┌─ Exercise data

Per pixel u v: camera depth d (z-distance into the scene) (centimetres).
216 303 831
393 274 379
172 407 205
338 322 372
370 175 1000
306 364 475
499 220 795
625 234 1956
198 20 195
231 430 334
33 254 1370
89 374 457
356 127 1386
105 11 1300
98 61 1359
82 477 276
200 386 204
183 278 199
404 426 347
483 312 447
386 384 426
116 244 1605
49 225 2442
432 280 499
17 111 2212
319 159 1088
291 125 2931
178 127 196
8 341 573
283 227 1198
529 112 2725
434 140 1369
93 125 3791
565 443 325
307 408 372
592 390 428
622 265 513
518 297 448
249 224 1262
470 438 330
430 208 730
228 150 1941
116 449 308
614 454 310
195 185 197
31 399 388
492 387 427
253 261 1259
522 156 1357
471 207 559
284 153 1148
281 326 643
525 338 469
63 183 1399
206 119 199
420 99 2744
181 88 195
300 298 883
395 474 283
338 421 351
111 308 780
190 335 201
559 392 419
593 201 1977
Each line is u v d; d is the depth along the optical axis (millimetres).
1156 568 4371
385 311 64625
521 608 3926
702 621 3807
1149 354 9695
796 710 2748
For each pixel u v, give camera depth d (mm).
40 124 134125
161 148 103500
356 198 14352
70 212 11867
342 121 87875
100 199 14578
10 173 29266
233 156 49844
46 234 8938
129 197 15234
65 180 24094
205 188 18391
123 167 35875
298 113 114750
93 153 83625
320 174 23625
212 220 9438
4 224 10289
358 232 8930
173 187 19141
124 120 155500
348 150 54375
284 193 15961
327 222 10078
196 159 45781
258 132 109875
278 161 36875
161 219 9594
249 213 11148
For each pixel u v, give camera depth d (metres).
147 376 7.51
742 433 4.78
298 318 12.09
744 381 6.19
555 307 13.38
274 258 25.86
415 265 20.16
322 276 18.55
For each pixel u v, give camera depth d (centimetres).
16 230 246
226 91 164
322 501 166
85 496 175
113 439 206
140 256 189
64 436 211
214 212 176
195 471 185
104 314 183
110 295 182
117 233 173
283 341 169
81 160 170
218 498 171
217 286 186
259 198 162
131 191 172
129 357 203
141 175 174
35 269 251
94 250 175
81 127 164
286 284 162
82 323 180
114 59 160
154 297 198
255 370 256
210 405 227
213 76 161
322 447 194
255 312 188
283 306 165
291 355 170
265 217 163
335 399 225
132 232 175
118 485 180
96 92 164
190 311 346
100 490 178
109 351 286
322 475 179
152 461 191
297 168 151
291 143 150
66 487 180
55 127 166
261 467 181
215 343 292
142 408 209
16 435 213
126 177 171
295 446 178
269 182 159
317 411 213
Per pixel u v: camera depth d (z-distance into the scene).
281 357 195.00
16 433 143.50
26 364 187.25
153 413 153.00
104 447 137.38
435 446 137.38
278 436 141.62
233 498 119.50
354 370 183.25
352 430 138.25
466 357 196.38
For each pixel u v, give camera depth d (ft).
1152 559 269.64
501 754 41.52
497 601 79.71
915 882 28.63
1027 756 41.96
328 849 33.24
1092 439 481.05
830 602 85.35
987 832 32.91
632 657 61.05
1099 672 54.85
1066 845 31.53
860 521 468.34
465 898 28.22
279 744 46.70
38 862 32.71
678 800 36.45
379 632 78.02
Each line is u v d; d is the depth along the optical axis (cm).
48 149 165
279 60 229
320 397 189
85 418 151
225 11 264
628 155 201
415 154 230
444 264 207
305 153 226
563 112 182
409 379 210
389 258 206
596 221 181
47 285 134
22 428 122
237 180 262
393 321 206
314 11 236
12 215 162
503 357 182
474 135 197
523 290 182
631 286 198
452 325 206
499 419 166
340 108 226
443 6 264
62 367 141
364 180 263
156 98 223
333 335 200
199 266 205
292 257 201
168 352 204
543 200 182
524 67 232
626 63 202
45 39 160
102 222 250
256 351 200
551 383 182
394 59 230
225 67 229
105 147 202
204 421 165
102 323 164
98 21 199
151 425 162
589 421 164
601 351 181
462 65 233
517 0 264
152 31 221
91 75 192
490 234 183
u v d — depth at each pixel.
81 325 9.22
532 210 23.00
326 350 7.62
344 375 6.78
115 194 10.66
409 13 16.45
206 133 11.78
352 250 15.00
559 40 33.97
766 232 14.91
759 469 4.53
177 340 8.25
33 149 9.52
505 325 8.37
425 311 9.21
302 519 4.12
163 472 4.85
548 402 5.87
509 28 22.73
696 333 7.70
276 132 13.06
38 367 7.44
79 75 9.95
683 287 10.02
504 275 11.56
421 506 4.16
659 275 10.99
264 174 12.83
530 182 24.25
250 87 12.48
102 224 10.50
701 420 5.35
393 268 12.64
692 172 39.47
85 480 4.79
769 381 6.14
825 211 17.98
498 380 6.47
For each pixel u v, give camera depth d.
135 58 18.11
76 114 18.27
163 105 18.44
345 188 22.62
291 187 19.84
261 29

└─

* _Instructions for the task_:
Copy from the entries above each line in which the string "distance" can be found.

* _Answer to the problem_:
Per pixel u v: camera depth d (z-distance into the scene) (centimetres).
Per pixel u v: camera depth d (z-distance into the scene).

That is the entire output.